§ Work to complete
Return every line of the data below word for word, in the same order.

§ Information given
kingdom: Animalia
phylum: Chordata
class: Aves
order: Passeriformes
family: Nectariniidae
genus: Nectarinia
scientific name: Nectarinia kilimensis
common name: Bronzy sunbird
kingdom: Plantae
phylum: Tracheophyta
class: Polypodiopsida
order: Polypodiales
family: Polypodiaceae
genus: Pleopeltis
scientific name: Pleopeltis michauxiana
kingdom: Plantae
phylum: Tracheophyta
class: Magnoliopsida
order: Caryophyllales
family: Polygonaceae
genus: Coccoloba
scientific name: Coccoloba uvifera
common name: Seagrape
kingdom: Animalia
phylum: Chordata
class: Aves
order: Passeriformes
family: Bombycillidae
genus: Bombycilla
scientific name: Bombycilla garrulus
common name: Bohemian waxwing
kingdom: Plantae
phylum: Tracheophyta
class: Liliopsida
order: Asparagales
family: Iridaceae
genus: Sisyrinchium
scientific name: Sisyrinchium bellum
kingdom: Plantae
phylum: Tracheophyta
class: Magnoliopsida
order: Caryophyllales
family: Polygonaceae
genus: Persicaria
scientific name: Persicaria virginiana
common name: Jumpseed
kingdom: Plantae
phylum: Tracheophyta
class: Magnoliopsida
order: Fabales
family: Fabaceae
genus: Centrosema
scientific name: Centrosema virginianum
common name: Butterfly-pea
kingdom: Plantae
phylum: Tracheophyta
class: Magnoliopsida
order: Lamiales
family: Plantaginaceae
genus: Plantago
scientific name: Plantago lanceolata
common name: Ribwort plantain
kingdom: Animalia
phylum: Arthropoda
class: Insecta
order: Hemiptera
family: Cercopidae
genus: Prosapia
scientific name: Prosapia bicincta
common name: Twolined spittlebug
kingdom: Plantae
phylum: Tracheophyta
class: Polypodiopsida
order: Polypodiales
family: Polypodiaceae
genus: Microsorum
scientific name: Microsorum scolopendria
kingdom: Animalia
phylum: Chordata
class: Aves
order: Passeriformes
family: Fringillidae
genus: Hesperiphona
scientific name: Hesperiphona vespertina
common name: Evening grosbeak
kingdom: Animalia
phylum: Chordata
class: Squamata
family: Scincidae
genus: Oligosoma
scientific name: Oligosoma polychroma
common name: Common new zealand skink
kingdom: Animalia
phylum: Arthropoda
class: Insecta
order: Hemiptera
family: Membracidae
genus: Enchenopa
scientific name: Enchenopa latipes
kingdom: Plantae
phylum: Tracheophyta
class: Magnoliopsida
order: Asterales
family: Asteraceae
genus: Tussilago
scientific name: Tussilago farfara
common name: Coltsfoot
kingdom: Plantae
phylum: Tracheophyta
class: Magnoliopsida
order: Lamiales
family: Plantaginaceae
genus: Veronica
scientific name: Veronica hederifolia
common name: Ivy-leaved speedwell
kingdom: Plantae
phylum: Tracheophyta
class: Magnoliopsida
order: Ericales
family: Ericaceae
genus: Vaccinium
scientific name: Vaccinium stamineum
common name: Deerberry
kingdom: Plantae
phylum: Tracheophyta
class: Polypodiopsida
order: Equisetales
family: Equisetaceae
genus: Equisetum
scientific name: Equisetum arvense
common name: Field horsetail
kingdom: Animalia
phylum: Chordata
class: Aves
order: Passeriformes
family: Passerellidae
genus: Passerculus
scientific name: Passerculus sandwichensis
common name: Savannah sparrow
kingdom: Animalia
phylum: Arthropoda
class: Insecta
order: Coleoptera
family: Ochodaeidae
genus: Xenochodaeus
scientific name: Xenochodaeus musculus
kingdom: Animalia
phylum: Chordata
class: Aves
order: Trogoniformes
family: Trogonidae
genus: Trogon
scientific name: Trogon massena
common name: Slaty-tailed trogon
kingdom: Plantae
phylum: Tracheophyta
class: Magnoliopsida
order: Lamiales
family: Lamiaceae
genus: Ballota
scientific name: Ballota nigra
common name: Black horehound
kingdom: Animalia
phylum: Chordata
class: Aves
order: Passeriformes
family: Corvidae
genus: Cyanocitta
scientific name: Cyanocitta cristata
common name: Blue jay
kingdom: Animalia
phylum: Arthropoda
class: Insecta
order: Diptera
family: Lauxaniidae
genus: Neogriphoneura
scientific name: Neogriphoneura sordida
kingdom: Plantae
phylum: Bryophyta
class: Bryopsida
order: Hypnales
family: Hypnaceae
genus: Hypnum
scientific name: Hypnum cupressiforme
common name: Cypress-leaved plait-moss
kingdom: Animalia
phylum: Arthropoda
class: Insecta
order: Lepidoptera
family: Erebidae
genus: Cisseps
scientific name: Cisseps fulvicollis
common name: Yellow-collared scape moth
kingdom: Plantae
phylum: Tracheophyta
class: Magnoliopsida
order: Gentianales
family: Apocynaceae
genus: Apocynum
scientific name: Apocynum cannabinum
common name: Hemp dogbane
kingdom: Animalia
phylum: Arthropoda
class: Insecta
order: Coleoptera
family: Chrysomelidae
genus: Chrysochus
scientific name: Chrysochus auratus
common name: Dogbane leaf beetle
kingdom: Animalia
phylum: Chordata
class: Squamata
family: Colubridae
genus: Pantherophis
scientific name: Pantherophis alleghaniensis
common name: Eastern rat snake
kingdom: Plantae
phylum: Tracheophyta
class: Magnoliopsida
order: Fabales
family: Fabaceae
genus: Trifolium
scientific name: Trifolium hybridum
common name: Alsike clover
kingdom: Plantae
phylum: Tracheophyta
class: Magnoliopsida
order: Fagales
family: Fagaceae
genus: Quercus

§ Correct response
kingdom: Animalia
phylum: Chordata
class: Aves
order: Passeriformes
family: Nectariniidae
genus: Nectarinia
scientific name: Nectarinia kilimensis
common name: Bronzy sunbird
kingdom: Plantae
phylum: Tracheophyta
class: Polypodiopsida
order: Polypodiales
family: Polypodiaceae
genus: Pleopeltis
scientific name: Pleopeltis michauxiana
kingdom: Plantae
phylum: Tracheophyta
class: Magnoliopsida
order: Caryophyllales
family: Polygonaceae
genus: Coccoloba
scientific name: Coccoloba uvifera
common name: Seagrape
kingdom: Animalia
phylum: Chordata
class: Aves
order: Passeriformes
family: Bombycillidae
genus: Bombycilla
scientific name: Bombycilla garrulus
common name: Bohemian waxwing
kingdom: Plantae
phylum: Tracheophyta
class: Liliopsida
order: Asparagales
family: Iridaceae
genus: Sisyrinchium
scientific name: Sisyrinchium bellum
kingdom: Plantae
phylum: Tracheophyta
class: Magnoliopsida
order: Caryophyllales
family: Polygonaceae
genus: Persicaria
scientific name: Persicaria virginiana
common name: Jumpseed
kingdom: Plantae
phylum: Tracheophyta
class: Magnoliopsida
order: Fabales
family: Fabaceae
genus: Centrosema
scientific name: Centrosema virginianum
common name: Butterfly-pea
kingdom: Plantae
phylum: Tracheophyta
class: Magnoliopsida
order: Lamiales
family: Plantaginaceae
genus: Plantago
scientific name: Plantago lanceolata
common name: Ribwort plantain
kingdom: Animalia
phylum: Arthropoda
class: Insecta
order: Hemiptera
family: Cercopidae
genus: Prosapia
scientific name: Prosapia bicincta
common name: Twolined spittlebug
kingdom: Plantae
phylum: Tracheophyta
class: Polypodiopsida
order: Polypodiales
family: Polypodiaceae
genus: Microsorum
scientific name: Microsorum scolopendria
kingdom: Animalia
phylum: Chordata
class: Aves
order: Passeriformes
family: Fringillidae
genus: Hesperiphona
scientific name: Hesperiphona vespertina
common name: Evening grosbeak
kingdom: Animalia
phylum: Chordata
class: Squamata
family: Scincidae
genus: Oligosoma
scientific name: Oligosoma polychroma
common name: Common new zealand skink
kingdom: Animalia
phylum: Arthropoda
class: Insecta
order: Hemiptera
family: Membracidae
genus: Enchenopa
scientific name: Enchenopa latipes
kingdom: Plantae
phylum: Tracheophyta
class: Magnoliopsida
order: Asterales
family: Asteraceae
genus: Tussilago
scientific name: Tussilago farfara
common name: Coltsfoot
kingdom: Plantae
phylum: Tracheophyta
class: Magnoliopsida
order: Lamiales
family: Plantaginaceae
genus: Veronica
scientific name: Veronica hederifolia
common name: Ivy-leaved speedwell
kingdom: Plantae
phylum: Tracheophyta
class: Magnoliopsida
order: Ericales
family: Ericaceae
genus: Vaccinium
scientific name: Vaccinium stamineum
common name: Deerberry
kingdom: Plantae
phylum: Tracheophyta
class: Polypodiopsida
order: Equisetales
family: Equisetaceae
genus: Equisetum
scientific name: Equisetum arvense
common name: Field horsetail
kingdom: Animalia
phylum: Chordata
class: Aves
order: Passeriformes
family: Passerellidae
genus: Passerculus
scientific name: Passerculus sandwichensis
common name: Savannah sparrow
kingdom: Animalia
phylum: Arthropoda
class: Insecta
order: Coleoptera
family: Ochodaeidae
genus: Xenochodaeus
scientific name: Xenochodaeus musculus
kingdom: Animalia
phylum: Chordata
class: Aves
order: Trogoniformes
family: Trogonidae
genus: Trogon
scientific name: Trogon massena
common name: Slaty-tailed trogon
kingdom: Plantae
phylum: Tracheophyta
class: Magnoliopsida
order: Lamiales
family: Lamiaceae
genus: Ballota
scientific name: Ballota nigra
common name: Black horehound
kingdom: Animalia
phylum: Chordata
class: Aves
order: Passeriformes
family: Corvidae
genus: Cyanocitta
scientific name: Cyanocitta cristata
common name: Blue jay
kingdom: Animalia
phylum: Arthropoda
class: Insecta
order: Diptera
family: Lauxaniidae
genus: Neogriphoneura
scientific name: Neogriphoneura sordida
kingdom: Plantae
phylum: Bryophyta
class: Bryopsida
order: Hypnales
family: Hypnaceae
genus: Hypnum
scientific name: Hypnum cupressiforme
common name: Cypress-leaved plait-moss
kingdom: Animalia
phylum: Arthropoda
class: Insecta
order: Lepidoptera
family: Erebidae
genus: Cisseps
scientific name: Cisseps fulvicollis
common name: Yellow-collared scape moth
kingdom: Plantae
phylum: Tracheophyta
class: Magnoliopsida
order: Gentianales
family: Apocynaceae
genus: Apocynum
scientific name: Apocynum cannabinum
common name: Hemp dogbane
kingdom: Animalia
phylum: Arthropoda
class: Insecta
order: Coleoptera
family: Chrysomelidae
genus: Chrysochus
scientific name: Chrysochus auratus
common name: Dogbane leaf beetle
kingdom: Animalia
phylum: Chordata
class: Squamata
family: Colubridae
genus: Pantherophis
scientific name: Pantherophis alleghaniensis
common name: Eastern rat snake
kingdom: Plantae
phylum: Tracheophyta
class: Magnoliopsida
order: Fabales
family: Fabaceae
genus: Trifolium
scientific name: Trifolium hybridum
common name: Alsike clover
kingdom: Plantae
phylum: Tracheophyta
class: Magnoliopsida
order: Fagales
family: Fagaceae
genus: Quercus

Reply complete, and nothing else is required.